Series: Bulletin of the British Museum (Natural History) Zoology Volume: 26/1
By: Keith Edward Banister(Author)
148 pages, 105 b/w line drawings
All the previously described species and subspecies of the large Barbus (the species usually described as possessing parallel striae on their scales) from east and central Africa are examined. The area under consideration is bounded in the north by the mouth of the Nile and in the south by the Zambezi system. The western boundary is the upper reaches of the Congo system adjacent to the rift valley and the eastern boundary is the coast.

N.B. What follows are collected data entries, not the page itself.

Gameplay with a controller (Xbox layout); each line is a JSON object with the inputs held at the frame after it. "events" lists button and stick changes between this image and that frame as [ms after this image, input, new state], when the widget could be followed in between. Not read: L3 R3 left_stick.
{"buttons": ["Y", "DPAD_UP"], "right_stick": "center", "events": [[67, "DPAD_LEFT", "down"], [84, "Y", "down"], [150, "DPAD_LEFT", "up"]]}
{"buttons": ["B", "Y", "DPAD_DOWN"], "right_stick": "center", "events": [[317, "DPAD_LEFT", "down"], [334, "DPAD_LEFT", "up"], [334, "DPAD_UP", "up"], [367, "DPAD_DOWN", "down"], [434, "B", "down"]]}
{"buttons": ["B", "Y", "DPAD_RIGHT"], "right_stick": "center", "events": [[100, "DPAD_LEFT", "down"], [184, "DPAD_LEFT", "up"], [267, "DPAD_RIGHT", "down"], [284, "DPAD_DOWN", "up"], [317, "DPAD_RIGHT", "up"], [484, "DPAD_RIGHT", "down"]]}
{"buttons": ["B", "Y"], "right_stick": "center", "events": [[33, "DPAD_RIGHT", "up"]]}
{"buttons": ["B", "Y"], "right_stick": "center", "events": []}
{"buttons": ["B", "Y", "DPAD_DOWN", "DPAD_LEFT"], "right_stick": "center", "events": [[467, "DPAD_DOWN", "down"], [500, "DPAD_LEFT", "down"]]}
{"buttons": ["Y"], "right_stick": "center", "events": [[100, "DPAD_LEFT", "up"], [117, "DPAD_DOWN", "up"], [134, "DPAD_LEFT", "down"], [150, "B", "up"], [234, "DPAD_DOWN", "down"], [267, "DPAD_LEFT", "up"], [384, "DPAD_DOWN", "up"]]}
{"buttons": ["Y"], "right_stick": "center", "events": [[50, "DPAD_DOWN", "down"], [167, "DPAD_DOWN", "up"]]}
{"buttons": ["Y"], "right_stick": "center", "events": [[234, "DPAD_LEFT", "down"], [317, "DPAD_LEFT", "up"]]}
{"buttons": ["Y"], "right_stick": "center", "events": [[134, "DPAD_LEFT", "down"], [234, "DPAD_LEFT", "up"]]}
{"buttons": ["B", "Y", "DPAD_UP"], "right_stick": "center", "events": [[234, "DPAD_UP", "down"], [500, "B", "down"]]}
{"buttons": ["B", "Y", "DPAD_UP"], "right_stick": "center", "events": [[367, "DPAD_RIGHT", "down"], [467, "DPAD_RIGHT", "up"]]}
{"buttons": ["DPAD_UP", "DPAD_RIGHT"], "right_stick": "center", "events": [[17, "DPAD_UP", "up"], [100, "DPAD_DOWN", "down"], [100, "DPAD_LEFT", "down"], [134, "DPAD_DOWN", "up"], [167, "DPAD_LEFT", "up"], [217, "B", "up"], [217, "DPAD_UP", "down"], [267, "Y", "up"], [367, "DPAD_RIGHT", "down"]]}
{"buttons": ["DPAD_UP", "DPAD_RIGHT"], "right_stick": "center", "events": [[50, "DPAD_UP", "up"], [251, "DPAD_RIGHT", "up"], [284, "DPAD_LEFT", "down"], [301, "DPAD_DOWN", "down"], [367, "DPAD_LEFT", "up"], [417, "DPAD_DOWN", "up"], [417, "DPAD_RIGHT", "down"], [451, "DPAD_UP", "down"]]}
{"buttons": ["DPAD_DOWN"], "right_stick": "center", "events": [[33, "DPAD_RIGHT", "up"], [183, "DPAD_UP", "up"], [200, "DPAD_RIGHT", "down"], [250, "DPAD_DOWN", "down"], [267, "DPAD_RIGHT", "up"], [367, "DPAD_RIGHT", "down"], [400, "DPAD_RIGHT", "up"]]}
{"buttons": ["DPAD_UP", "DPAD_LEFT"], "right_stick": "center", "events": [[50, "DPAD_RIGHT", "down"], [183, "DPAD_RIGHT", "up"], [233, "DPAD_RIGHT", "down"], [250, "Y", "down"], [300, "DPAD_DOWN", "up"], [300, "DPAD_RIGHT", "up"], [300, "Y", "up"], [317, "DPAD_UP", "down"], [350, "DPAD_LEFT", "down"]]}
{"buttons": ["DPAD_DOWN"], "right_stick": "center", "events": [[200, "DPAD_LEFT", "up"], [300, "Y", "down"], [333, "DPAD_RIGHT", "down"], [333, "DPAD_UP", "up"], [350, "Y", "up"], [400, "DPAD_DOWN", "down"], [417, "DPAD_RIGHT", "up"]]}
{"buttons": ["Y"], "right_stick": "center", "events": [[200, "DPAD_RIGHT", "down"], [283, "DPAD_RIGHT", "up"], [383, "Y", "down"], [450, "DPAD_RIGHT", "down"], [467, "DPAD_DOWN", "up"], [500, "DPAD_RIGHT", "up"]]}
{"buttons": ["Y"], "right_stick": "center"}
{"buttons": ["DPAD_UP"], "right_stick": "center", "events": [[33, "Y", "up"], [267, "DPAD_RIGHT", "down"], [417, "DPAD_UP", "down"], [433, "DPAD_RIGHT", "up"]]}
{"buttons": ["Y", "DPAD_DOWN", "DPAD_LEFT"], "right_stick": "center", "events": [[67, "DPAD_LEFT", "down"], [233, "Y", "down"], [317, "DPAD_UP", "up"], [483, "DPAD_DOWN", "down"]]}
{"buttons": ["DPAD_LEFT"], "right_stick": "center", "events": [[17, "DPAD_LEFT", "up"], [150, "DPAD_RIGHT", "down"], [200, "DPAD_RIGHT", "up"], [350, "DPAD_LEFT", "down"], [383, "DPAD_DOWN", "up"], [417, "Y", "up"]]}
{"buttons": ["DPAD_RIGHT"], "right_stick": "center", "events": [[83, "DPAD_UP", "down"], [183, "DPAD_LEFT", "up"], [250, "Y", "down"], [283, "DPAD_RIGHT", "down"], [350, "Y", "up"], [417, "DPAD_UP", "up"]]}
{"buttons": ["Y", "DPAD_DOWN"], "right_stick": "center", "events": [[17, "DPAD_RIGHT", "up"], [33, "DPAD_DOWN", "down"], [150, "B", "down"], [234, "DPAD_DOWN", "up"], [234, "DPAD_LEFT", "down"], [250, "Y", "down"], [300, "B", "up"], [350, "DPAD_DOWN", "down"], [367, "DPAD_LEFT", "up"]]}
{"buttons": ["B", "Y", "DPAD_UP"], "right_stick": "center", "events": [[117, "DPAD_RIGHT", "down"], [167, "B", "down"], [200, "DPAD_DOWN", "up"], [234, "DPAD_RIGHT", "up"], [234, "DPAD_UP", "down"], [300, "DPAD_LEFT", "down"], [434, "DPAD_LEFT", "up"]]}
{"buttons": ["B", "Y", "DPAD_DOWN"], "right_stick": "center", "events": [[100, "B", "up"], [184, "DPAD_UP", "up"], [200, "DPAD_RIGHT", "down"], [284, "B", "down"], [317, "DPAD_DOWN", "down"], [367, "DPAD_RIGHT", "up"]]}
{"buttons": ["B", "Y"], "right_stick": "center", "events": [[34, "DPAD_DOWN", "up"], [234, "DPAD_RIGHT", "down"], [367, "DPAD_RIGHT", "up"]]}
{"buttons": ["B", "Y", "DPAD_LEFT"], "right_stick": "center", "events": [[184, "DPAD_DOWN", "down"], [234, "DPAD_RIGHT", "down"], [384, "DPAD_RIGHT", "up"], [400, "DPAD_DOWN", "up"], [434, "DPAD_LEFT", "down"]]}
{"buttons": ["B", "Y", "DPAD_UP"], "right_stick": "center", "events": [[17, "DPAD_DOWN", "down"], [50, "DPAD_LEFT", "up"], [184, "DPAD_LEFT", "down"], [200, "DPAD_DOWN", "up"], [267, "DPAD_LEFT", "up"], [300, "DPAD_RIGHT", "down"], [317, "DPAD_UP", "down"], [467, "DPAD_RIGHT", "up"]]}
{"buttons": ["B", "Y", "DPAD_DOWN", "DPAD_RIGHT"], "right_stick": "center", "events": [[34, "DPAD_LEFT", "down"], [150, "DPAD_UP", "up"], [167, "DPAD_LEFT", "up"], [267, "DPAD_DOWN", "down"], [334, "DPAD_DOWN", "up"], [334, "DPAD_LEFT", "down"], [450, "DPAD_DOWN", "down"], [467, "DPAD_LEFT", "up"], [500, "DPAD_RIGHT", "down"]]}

It is shown that many nominal species can be synonymized when a sufficiently large series of specimens is available to show that the characters formerly used to distinguish them form a continuous series within a polytypic species. Consideration is given to the taxonomic value of these characters and their variability is demonstrated. Particularly variable are the lips, body depth and head length. This is a reflection both of eco-phenotypic factors and of allometry.
The quaternary palaeogeography of this part of Africa is considered in an attempt to elucidate the present distribution of certain species.
Two former subspecies are raised to specific rank (Barbus longifilis and Barbus paucisquamatus) and one new subspecies is described (Barbus intermedius australis). Two replacement names are included; Barbus lapsus for Barbus babaulti Pellegrin 1935 and Barbus susanae for Barbus gregorii Norman 1923.